The filter elution method used for the detection of DNA strand breaks has been modified to quantitate chemically induced DNA repair which is measured as unscheduled DNA synthesis (UDS) in suspension of freshly isolated rat hepatocytes. Our method is based on DNA purification by retention on polyvinyl chloride filters, and is capable of handling a large number of samples simultaneously. By using the present assay system, positive dose-dependent UDS data was obtained on the following carcinogens: aflatoxin B1, 2-acetylaminofluorene, 4-aminobiphenyl, 2-aminofluorene, methyl methanesulfonate, N-methyl-N'-nitro-N-nitrosoguanidine, and 4-nitroquinoline-1-oxide. In contrast, non-carcinogenic biphenyl, fluorene, and sodium ascorbate did not elicit any detectable levels of UDS at all concentrations tested. Thus, UDS as measured by the present filter retention method may serve as an efficient and reliable means of screening chemical mutagens/carcinogens.
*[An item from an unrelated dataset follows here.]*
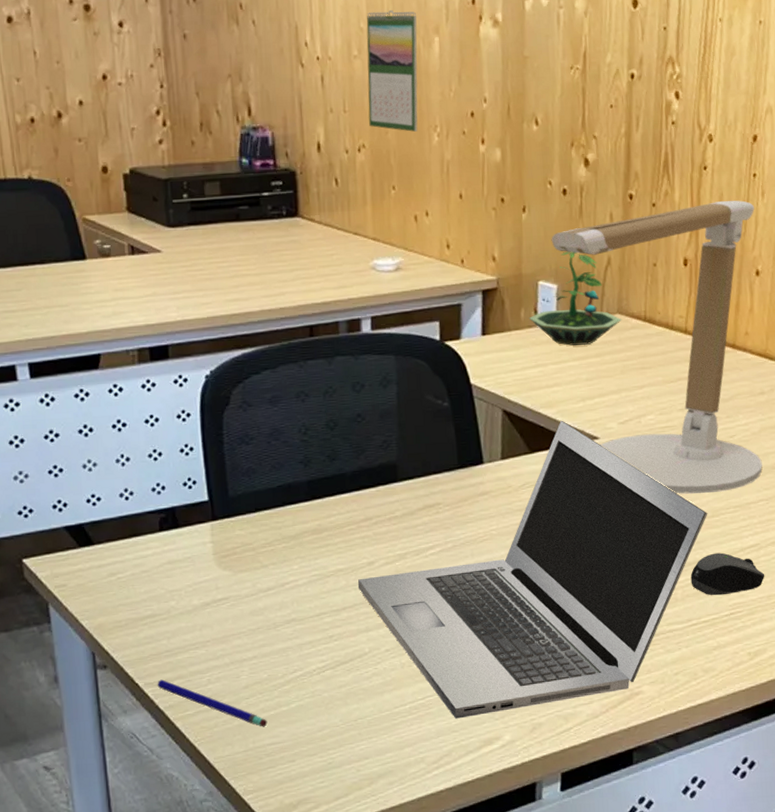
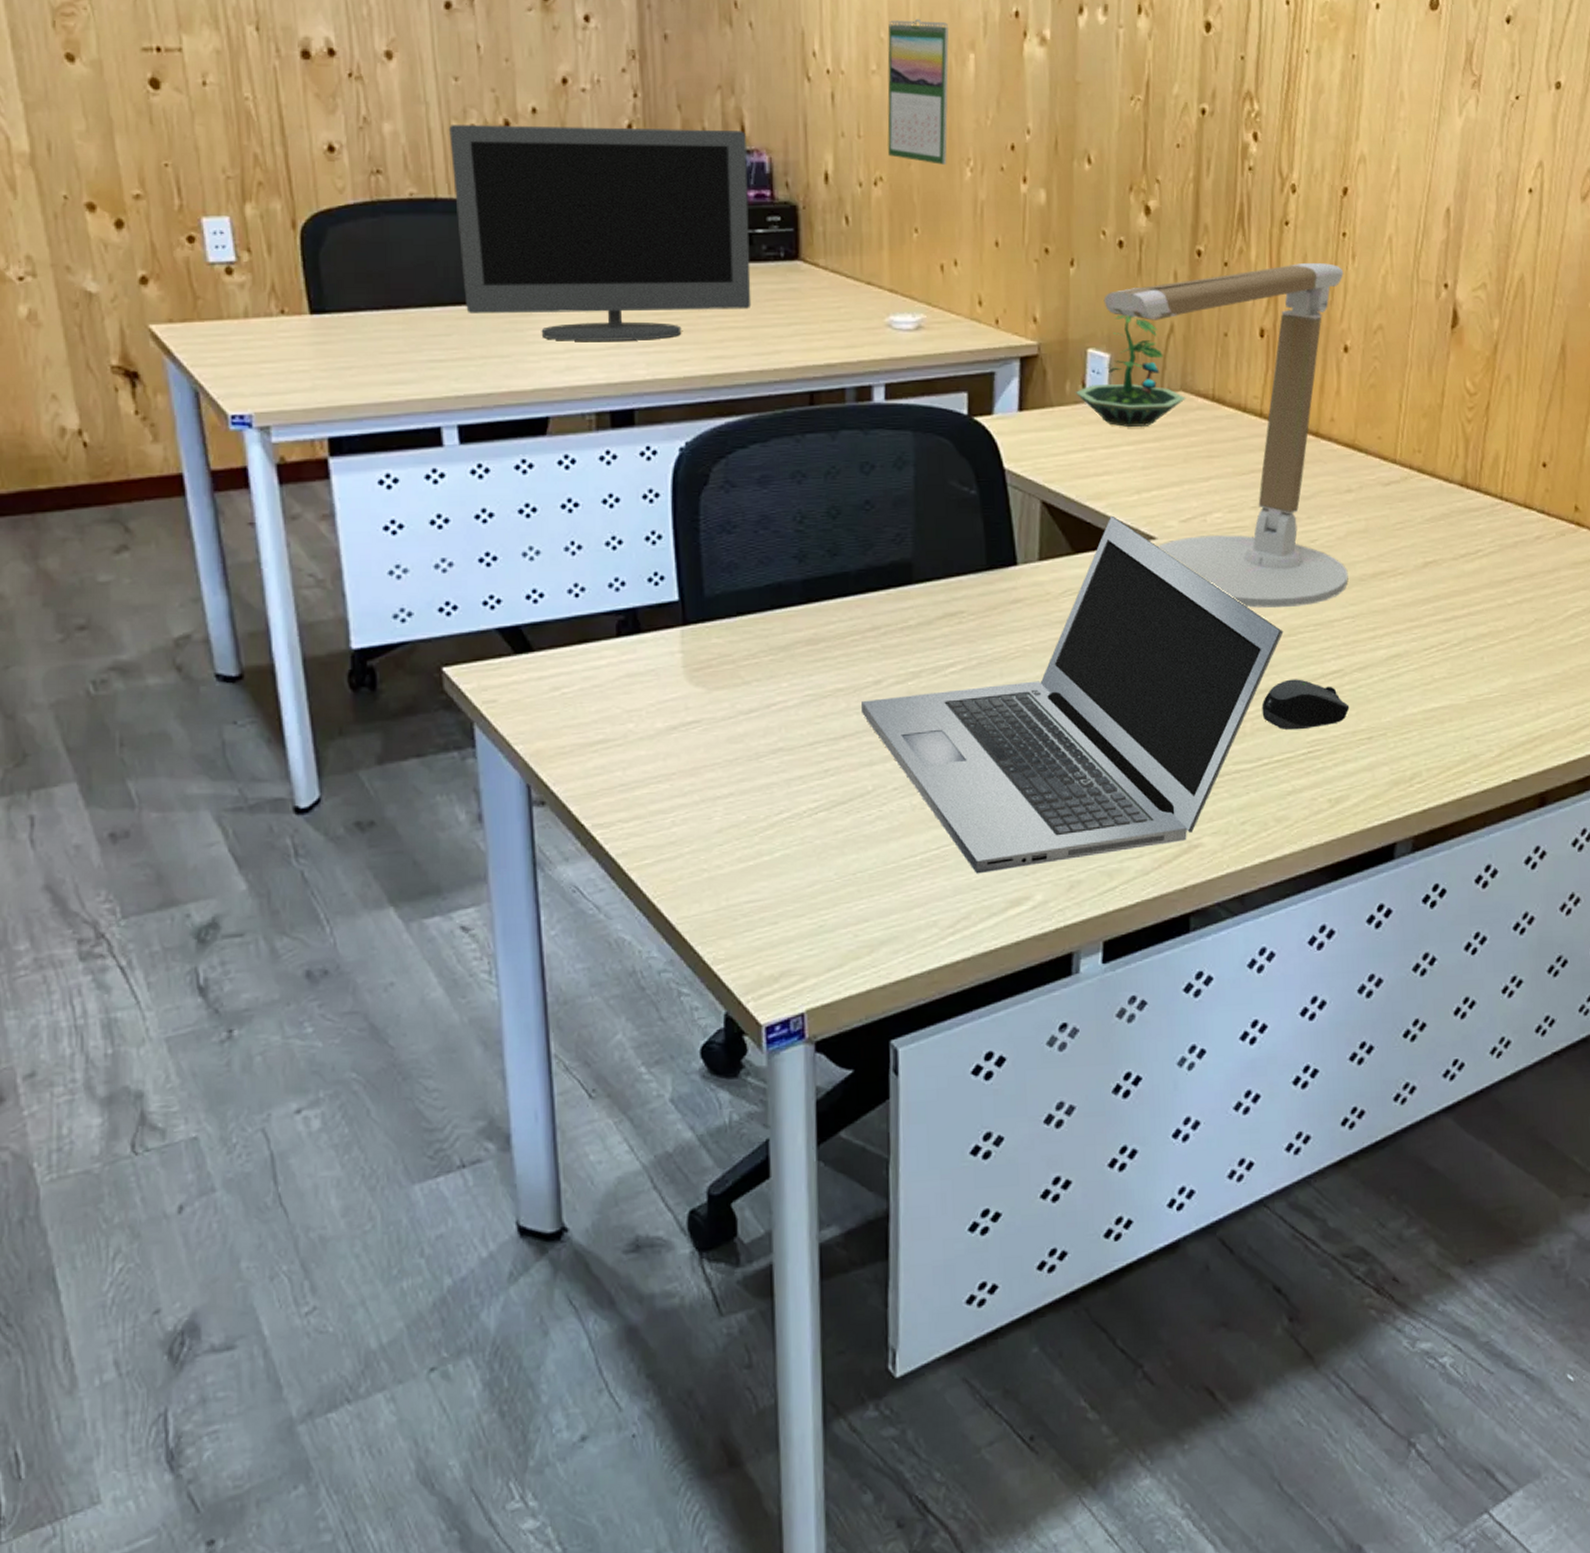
monitor: none [14,111,261,291] -> present [449,125,752,341]
pen: present [157,679,268,727] -> none [608,820,745,881]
用于检测DNA链断裂的滤膜洗脱法已得到改进,以定量化学诱导的DNA修复,该修复在新鲜分离的大鼠肝细胞悬液中通过非预定DNA合成(UDS)来测定。我们的方法基于通过保留在聚氯乙烯滤膜上来纯化DNA,并且能够同时处理大量样品。通过使用本检测系统,在以下致癌物上获得了阳性剂量依赖性UDS数据:黄曲霉毒素B1、2-乙酰氨基芴、4-氨基联苯、2-氨基芴、甲磺酸甲酯、N-甲基-N'-硝基-N-亚硝基胍和4-硝基喹啉-1-氧化物。相比之下,非致癌性的联苯、芴和抗坏血酸钠在所有测试浓度下均未引发任何可检测水平的UDS。因此,通过本滤膜保留法测定的UDS可作为筛选化学诱变剂/致癌物的有效且可靠的手段。